Thursday, 02 September 2010
via Khmer NZ
Photo: AP
Cambodian Buddhist monks read local opposition newspapers at a ceremony in Phnom Penh.
Cambodian Buddhist monks read local opposition newspapers at a ceremony in Phnom Penh.
“I do not think the violence is calming down,” he said. “But I think that arrests are increasing.”
The Cambodian government is facing more accusations it has cracked down on freedoms of expression and the media in the past several years.
In a new report by the Paris-based Observatory for the Protection of Human Rights Defenders, researchers found “trade union leaders, land rights activists and journalists have faced among the worst human rights violations [and are] facing new legal restrictions and fierce retaliation for documenting and denouncing abuses.”

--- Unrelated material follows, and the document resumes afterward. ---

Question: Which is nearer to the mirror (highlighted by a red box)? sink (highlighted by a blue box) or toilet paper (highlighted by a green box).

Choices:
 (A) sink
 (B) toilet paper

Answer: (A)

Dozens of land rights activists were detained on charges “designed to remove them from the role as community leaders,” the research group said in a statement.
The group cited the case of venerable monk Loun Sovath, who is embroiled in a land dispute in Siem Reap province, as an example.
Two of Loun Sovath's family members were shot during land protests in Anlong Samnor commune, Chi Kreng district, where villagers and the owner of a water reservoir were disputing ownership of nearly 100 hectares of rice fields.
Loun Sovath, who has led a number of awareness campaigns over the dispute, told VOA Khmer on Thursday the arrests of nine protesters and the wounding of others was “unjust for villagers who led a protest against a land grab.”
“I do not think the violence is calming down,” he said. “But I think that arrests are increasing.”
The international researchers also pointed to the jailing of opposition newspaper editor Hang Chakra as further evidence of the erosion of free expression.
Hang Chakra, the editor of the Khmer Mchas Srok newspaper, was jailed for nearly a year in 2009, after he published articles alleging corruption within the Council of Ministers.
“Since I was in jail, I think media expression has gone down,” he told VOA Khmer Thursday. “The Cambodian government should open their hearts to receive criticism and consider what the NGOs and media are doing. That's better than thinking about a dictatorship against criticism.”
Cheam Yiep, a lawmaker for the Cambodian People's Party, said freedoms of expression and media were not on the decline. “Right now the Cambodian government is reforming step by step on human rights issues,” he said.